A simple, concurrent web crawler written in Go. This program starts at a given URL, downloads the content of the web page, saves it to a specified directory, and extracts valid URLs from the page. It then recursively crawls the extracted URLs and repeats the process. The program ensures that URLs are not visited multiple times by using a thread-safe data structure.
To install the web crawler, make sure you have Go installed on your system. Then, to clone the repository and install webcrawler run the following commands:
go get github.com/oliverasistemas/webcrawler
cd webcrawler
go install
To run the web crawler, execute the following command:
webcrawler <starting-url> <destination-directory>
Replace with the URL you want to start crawling from and with the directory where you want to save the downloaded content.

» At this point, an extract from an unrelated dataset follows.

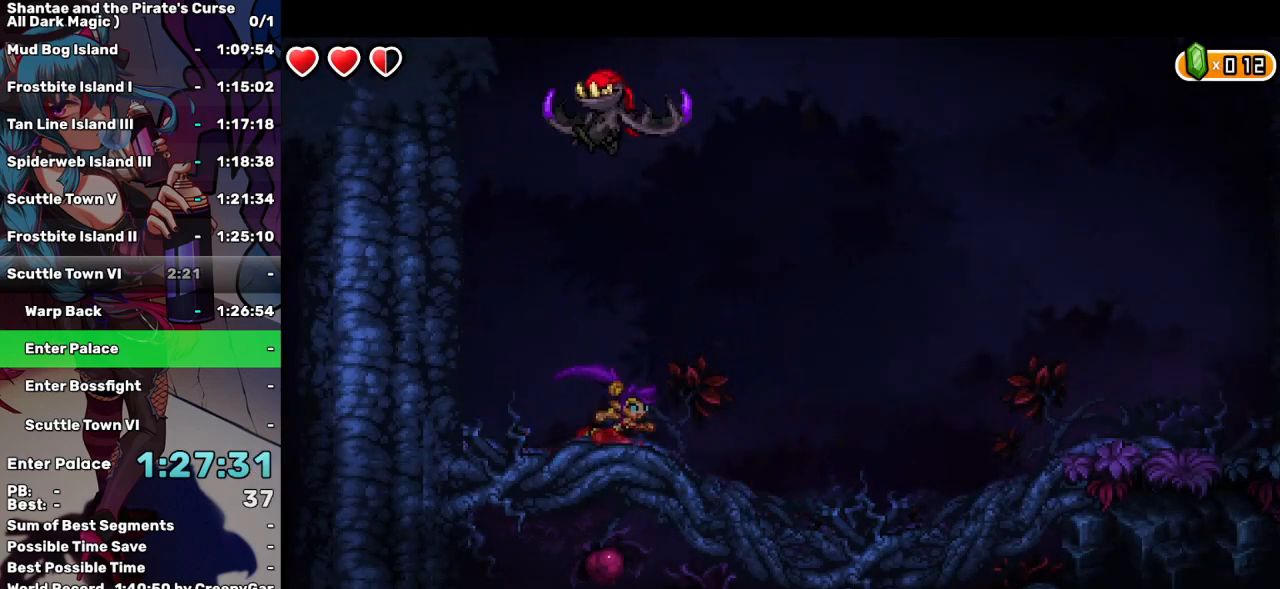
{"keys": ["right"], "events": []}
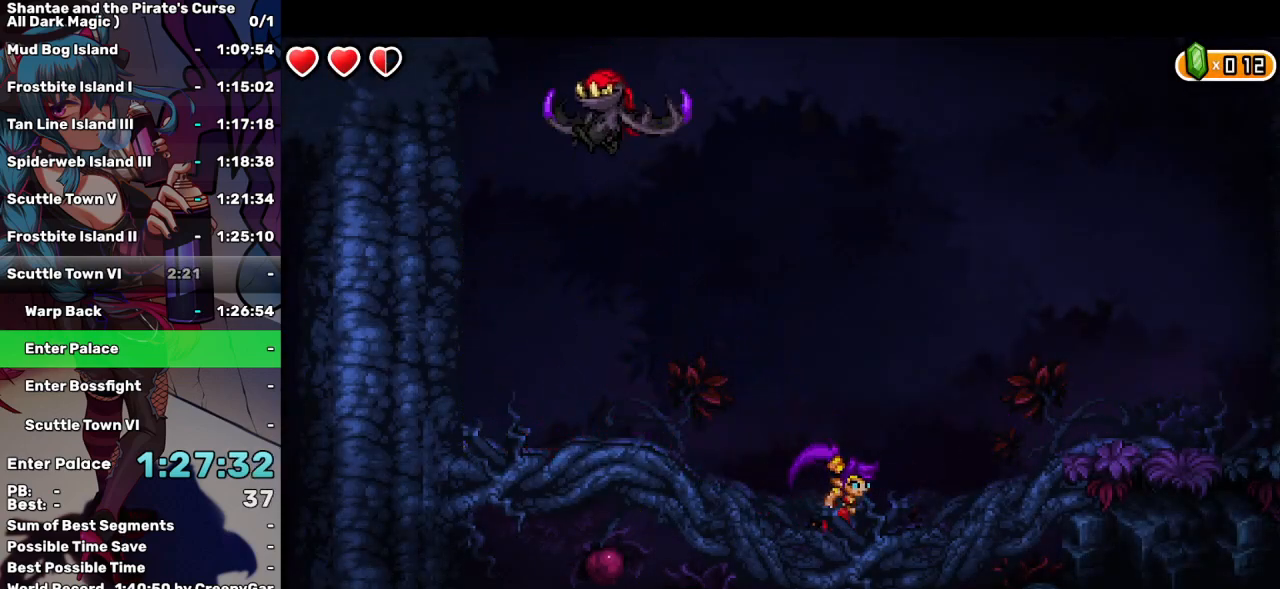
{"keys": [], "events": [[500, "right", "up"]]}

For example, to start crawling from https://example.com and save the content in a directory named output:
webcrawler https://example.com output
The web crawler uses two custom packages:
- crawler/pagedownloader: Responsible for downloading the content of a URL and saving it to a specified directory.
- crawler/url_extractor: Responsible for extracting valid URLs from the downloaded content.
- This web crawler is a basic implementation and is not optimized for large-scale web crawling.
- It does not handle JavaScript rendering or dynamic content.
- There is no support for robots.txt or other crawling rules.
- Support resume functionality by checking the destination directory for downloaded pages and skip downloading and processing where not necessary.